当初の予定よりも短い間隔で給油ピットを行いながら、ドライバーとエンジニア、メカニックは緊密なコミュニケーションをとりつつ、懸命に解決策を模索し続けました。

そして、ドライバーがコースの決められた場所で特定のセッティングを施すことで、8号車は予定された周回をこなすまでに戻りました。

その後、マイク・コンウェイ、小林可夢偉、ホセ・マリア・ロペスの 7号車にも同じトラブルが発生。しかし、先に症状が出た8号車が解決策を見出していたため、小林とロペスはそれを理解して迅速に対処、7号車はリードを失わずに最後までトラブルをコントロールすることができたんですね。

ワンツーで決めたトヨタの4連覇。
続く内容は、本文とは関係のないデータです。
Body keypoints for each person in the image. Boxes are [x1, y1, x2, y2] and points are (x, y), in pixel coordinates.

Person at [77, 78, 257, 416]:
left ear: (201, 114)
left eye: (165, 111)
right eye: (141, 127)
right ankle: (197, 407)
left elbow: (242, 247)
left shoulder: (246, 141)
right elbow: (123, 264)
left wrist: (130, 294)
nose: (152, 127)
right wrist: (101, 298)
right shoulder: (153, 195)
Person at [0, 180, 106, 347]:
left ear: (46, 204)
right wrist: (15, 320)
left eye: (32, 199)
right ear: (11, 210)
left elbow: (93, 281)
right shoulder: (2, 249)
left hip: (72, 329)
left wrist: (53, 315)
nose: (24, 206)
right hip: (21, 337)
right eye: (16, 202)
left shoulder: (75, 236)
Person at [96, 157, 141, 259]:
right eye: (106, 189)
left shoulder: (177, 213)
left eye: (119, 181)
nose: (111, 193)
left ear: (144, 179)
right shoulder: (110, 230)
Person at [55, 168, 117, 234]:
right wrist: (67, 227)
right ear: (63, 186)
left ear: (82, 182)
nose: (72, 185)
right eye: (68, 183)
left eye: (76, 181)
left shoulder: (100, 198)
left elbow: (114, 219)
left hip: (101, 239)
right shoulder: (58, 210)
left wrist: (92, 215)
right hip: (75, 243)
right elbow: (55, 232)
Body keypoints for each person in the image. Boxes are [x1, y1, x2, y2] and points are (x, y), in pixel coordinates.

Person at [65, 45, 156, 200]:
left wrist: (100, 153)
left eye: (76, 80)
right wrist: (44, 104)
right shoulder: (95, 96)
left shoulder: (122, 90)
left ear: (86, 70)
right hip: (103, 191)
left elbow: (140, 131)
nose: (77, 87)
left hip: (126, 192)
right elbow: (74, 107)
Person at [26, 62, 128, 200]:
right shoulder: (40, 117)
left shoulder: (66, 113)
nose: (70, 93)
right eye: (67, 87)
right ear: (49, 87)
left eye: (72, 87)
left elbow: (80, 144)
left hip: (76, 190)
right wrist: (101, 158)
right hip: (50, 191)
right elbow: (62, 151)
まさに、チームでつかみとった勝利といっていいでしょう。

トヨタ社長の豊田章男氏は、次のように祝福のメッセージを寄せています。

「一貴、セブ、ブレンドン。2位は悔しい結果だと思うけど、ワンツーフィニッシュをありがとう。8号車に出たトラブルを、セブが走りながら対処し、その方法を7号車にもシェアしてくれたと聞きました。セブ!そして8号車メンバーのみんなありがとう!」

勝利の背景には、豊田章男氏のレースへの熱烈な思いもあります。

レース経験を積み、極限を知ることが、「もっといいクルマ」をつくることにつながると、豊田章男氏は考えています。

過酷なレースの現場では、つねに限界を試されます。チームは真剣勝負に挑まざるを得ない。それでこそ、人とクルマは鍛えられるというんですね。

今回のル・マンでもチームは真剣勝負に挑みました。ドライバーとエンジニア、メカニックの全員がぜったいに走り切るという使命のもとに同じ方向を向いた。だからこそ、チームはトラブルを乗り越え、勝利を手にすることができた。

豊田章男氏がレースに熱い思いを寄せる理由は、ここにあります。過酷なレースの現場にこそ、「もっといいクルマをつくる」にあたっての本質がある――。豊田章男氏はそのように考えているんですね。